The head of a video game studio stepped down Monday evening after speaking out in support of the Texas Heartbeat Act on Saturday.

John Gibson left his position as chief executive of Tripwire Interactive following a Saturday tweet in which he voiced his approval of the Texas Heartbeat Act, a law banning abortions after the unborn baby’s heartbeat can be detected. The law was passed in May and the Supreme Court allowed it to go into effect last week.


“Proud of #USSupremeCourt affirming the Texas law banning abortion for babies with a heartbeat,” Gibson wrote. “As an entertainer I don’t get political often. Yet with so many vocal peers on the other side of this issue, I felt it was important to go on the record as a pro-life game developer.”

Tripwire issued a statement Monday apologizing for Gibson’s comments and expressing a commitment to take “swift action.”
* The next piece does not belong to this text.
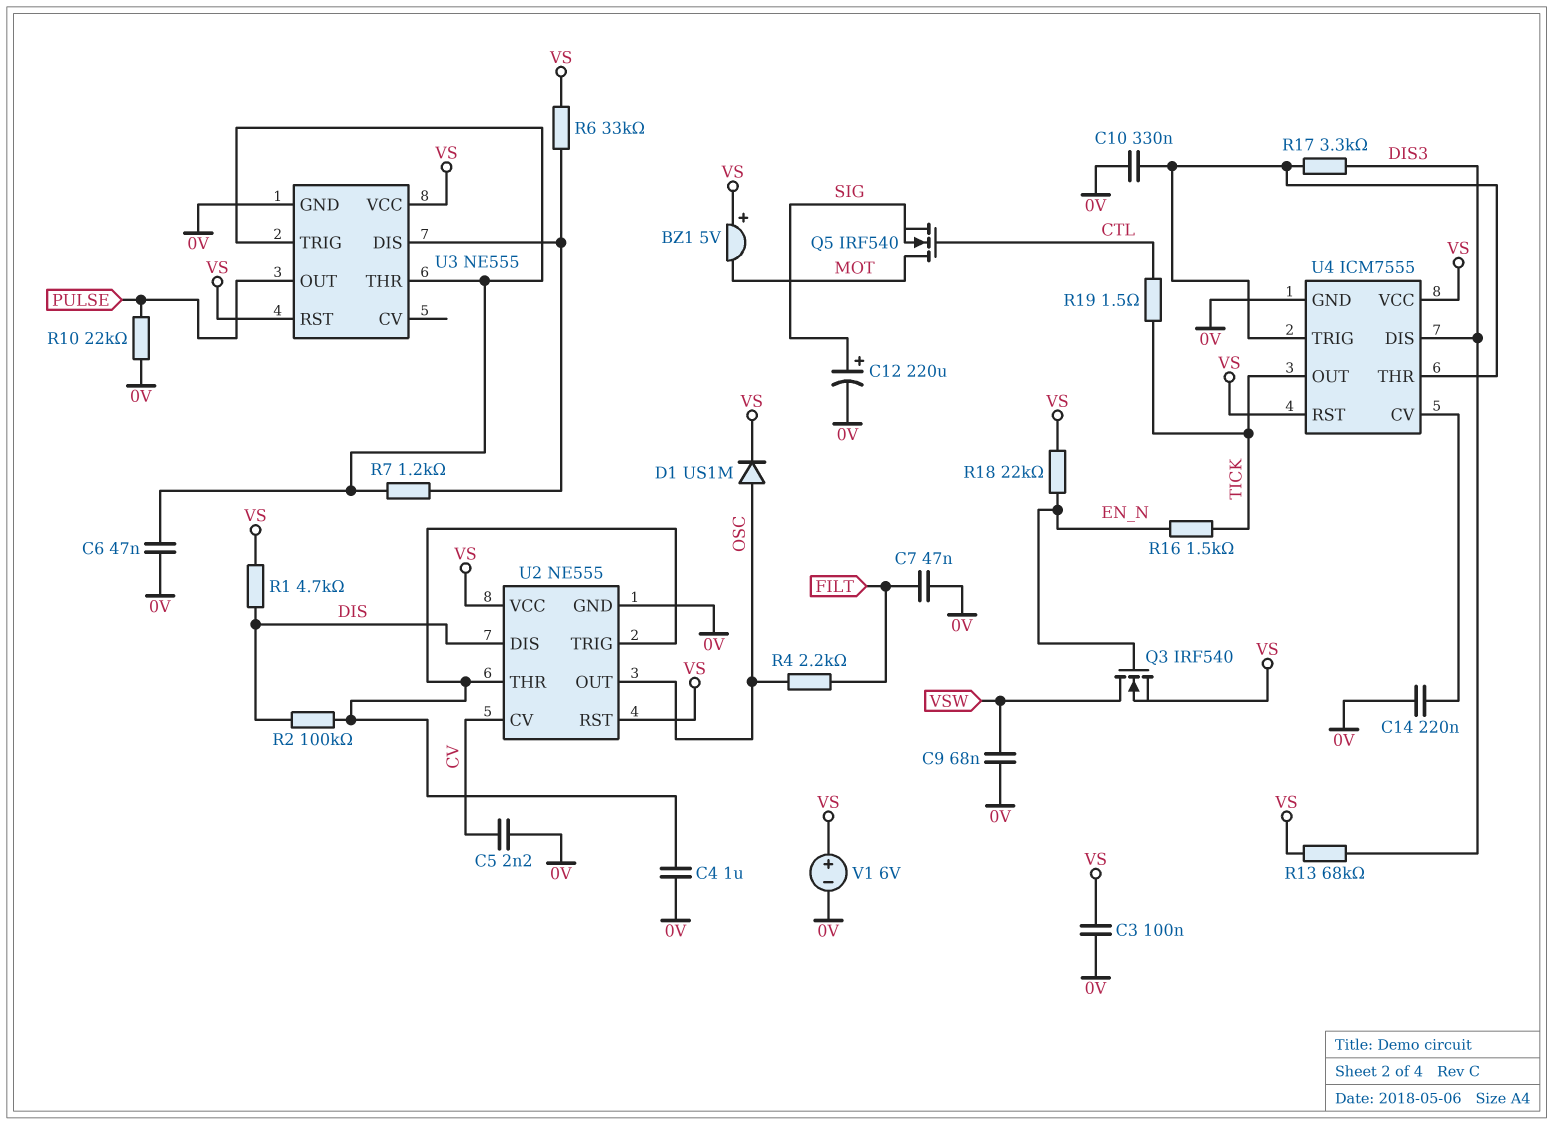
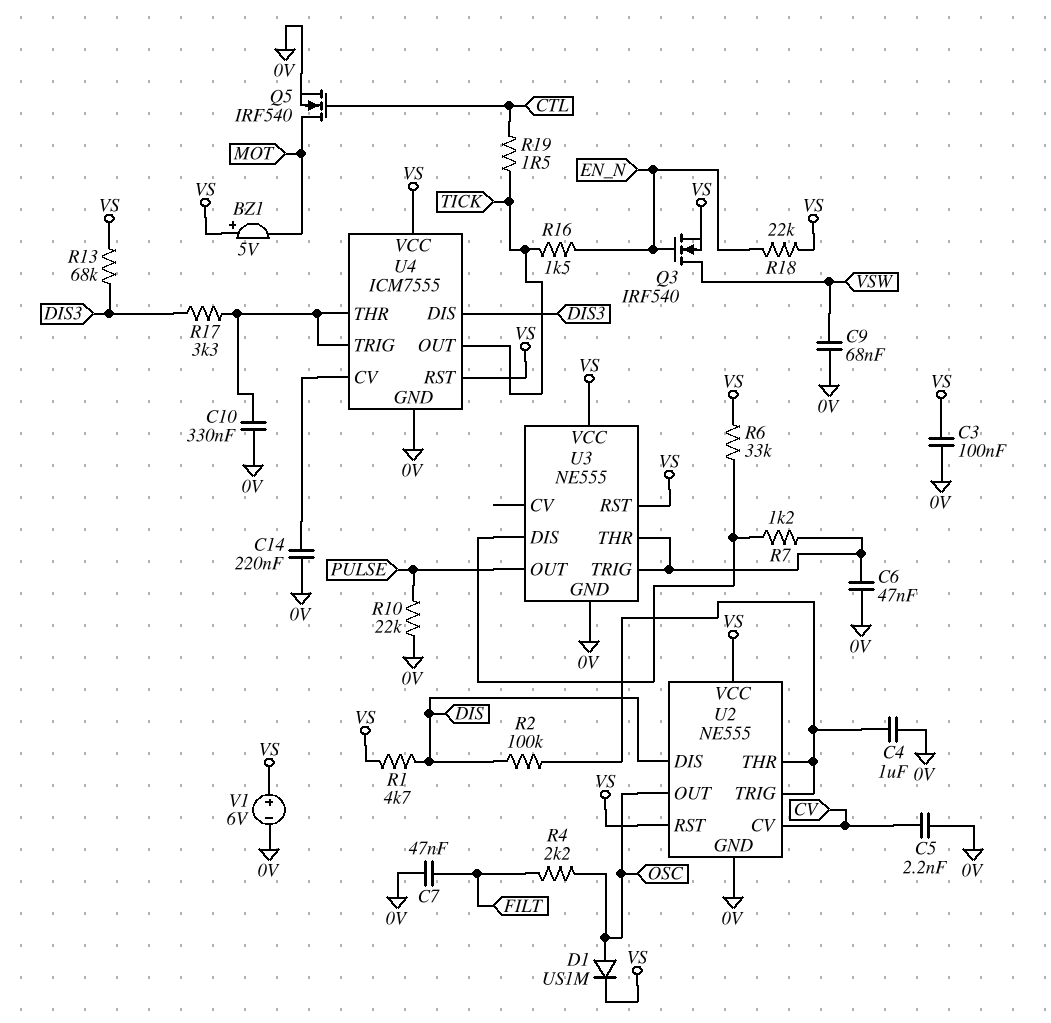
C12: 220uF (plus SIG, minus 0V) -> none
Q5: NMOS IRF540 (G CTL, D MOT, S SIG) -> NMOS IRF540 (G CTL, D MOT, S 0V)

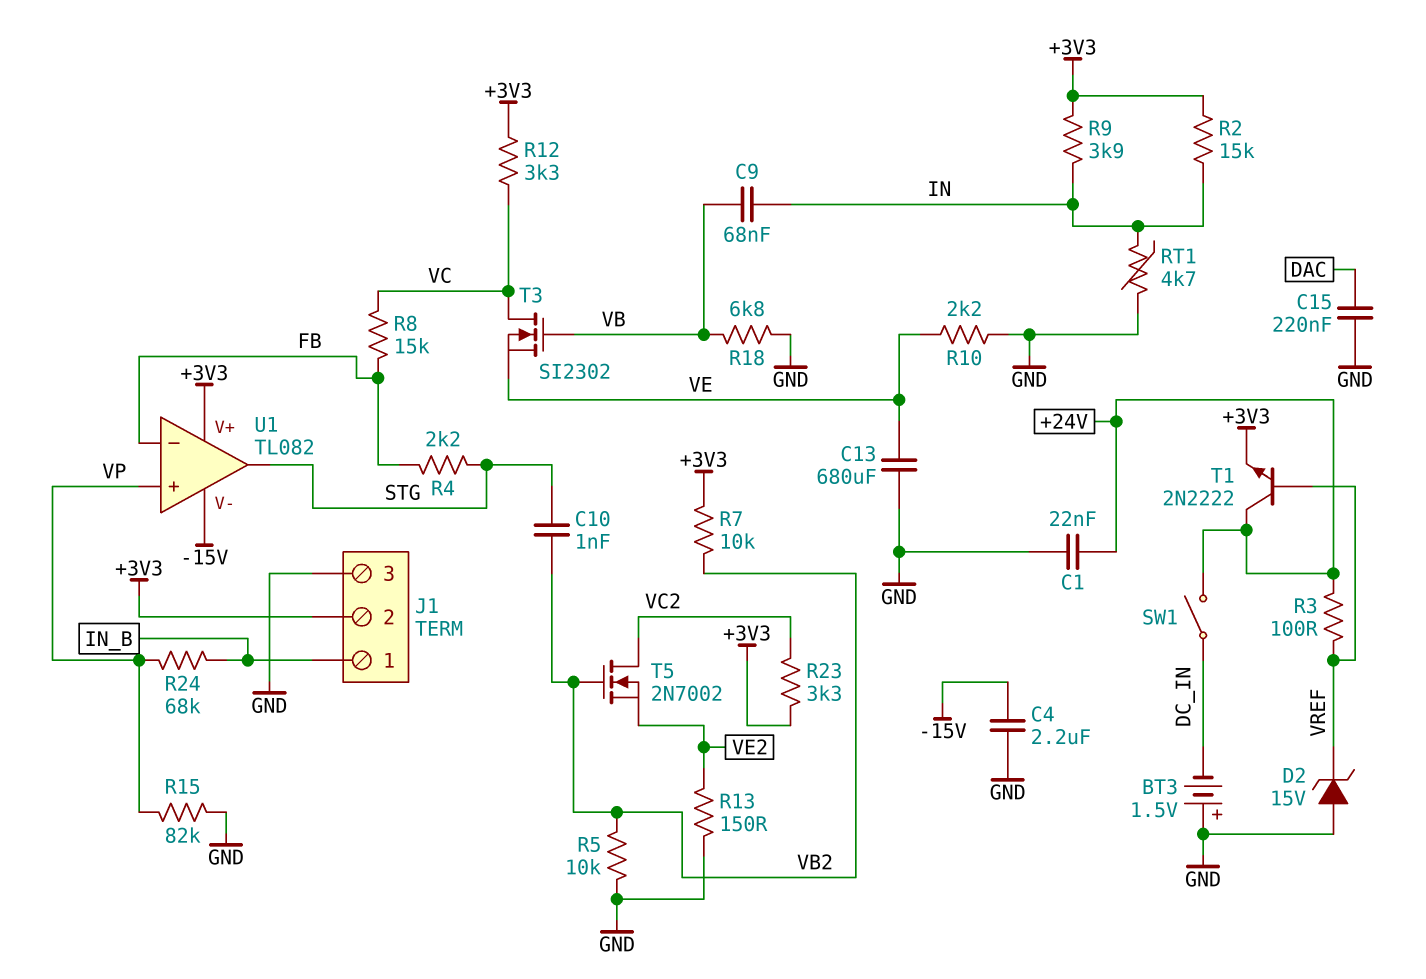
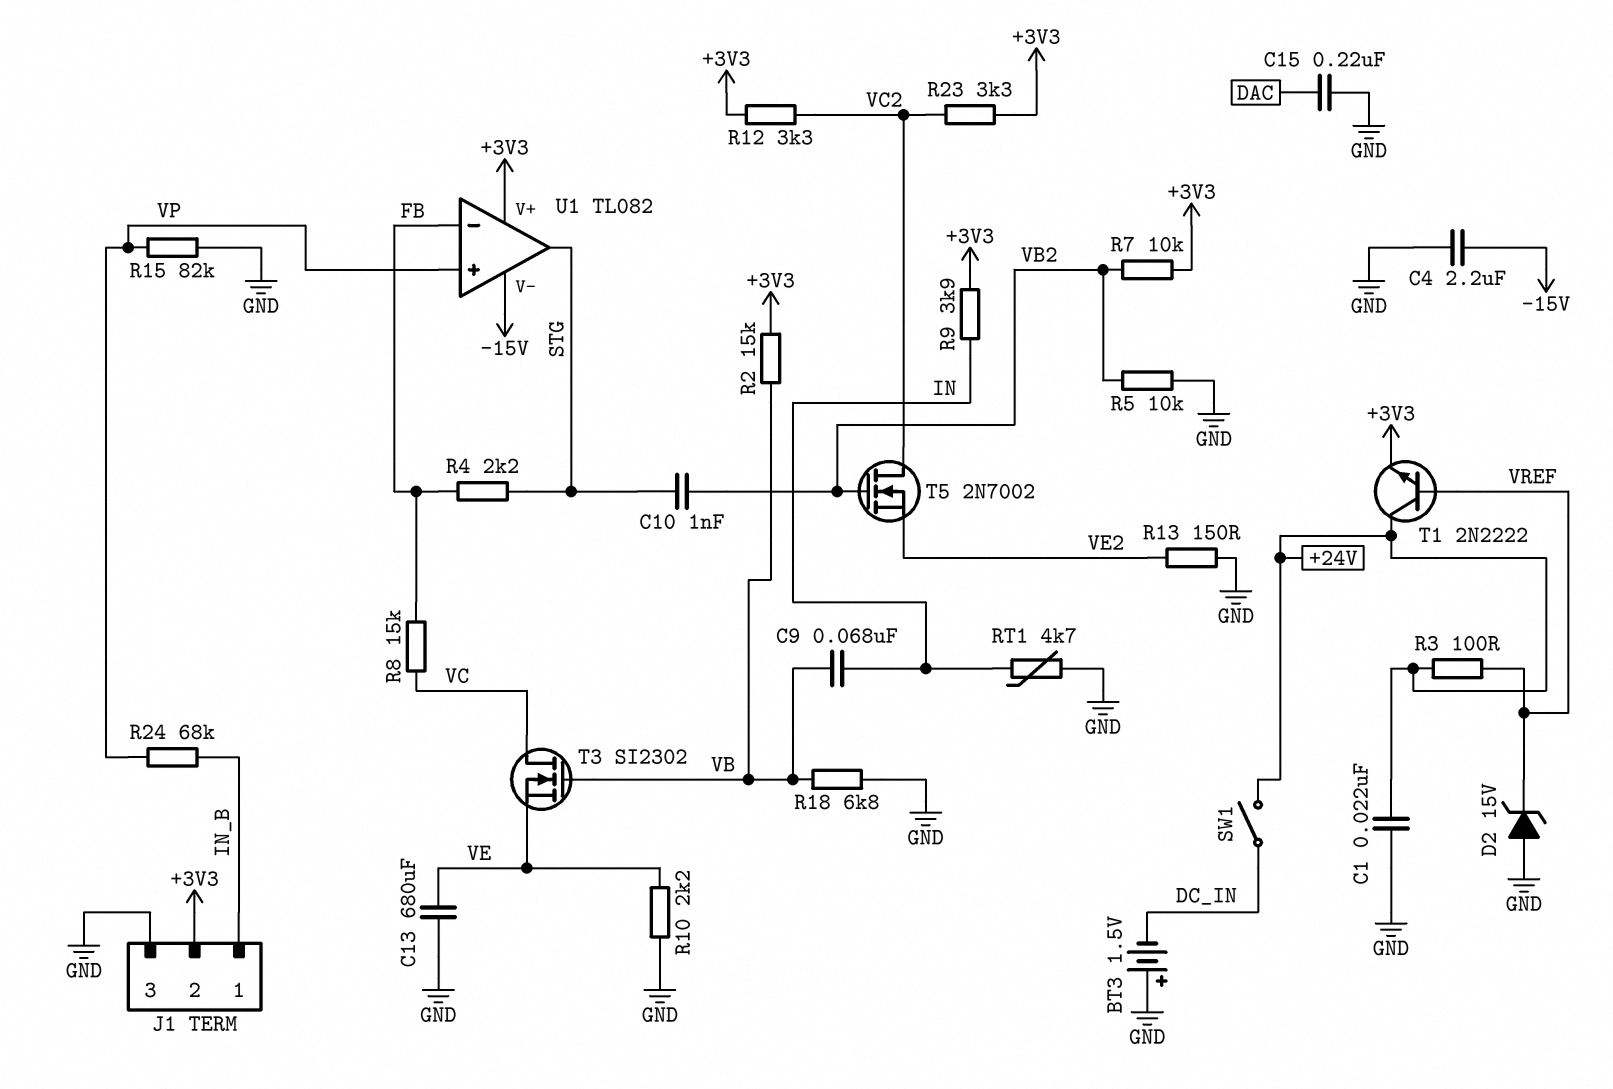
R2: 15k (+3V3, IN) -> 15k (+3V3, VB)
R12: 3.3k (+3V3, VC) -> 3.3k (+3V3, VC2)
“The comments given by John Gibson are of his own opinion, and do not reflect those of Tripwire Interactive as a company,” the statement said. “His comments disregarded the values of our whole team, our partners and much of our broader community.”

The company announced that Vice President and co-founder Alan Wilson would assume Gibson’s position.

“Alan will work with the rest of the Tripwire leadership team to take steps with employees and partners to address their concerns including executing a company-wide town hall meeting and promoting open dialogue with Tripwire leadership and all employees,” the company said. “His understanding of both the company’s culture and the creative vision of our games will carry the team through this transition, with full support from the other Tripwire leaders.”

Gibson’s comments drew criticism on social media from several other video game studios with whom Tripwire collaborated. Shipwright Studios issued a statement Saturday announcing it would no longer work with Tripwire if Gibson remained chief executive.

“We cannot in good conscience continue to work with Tripwire under the current leadership structure,” the studio said.

Tripwire collaborator Torn Banner Studios tweeted a similar statement Sunday condemning Gibson’s comments, while Cory Barlog, director of video game “God of War,” asked Gibson how he could support “this [expletive] Texas bounty law that pushes us closer to some kind of Gilead dystopian religious state.”

Tripwire and John Gibson did not immediately respond to The Daily Caller News Foundation’s request for comment.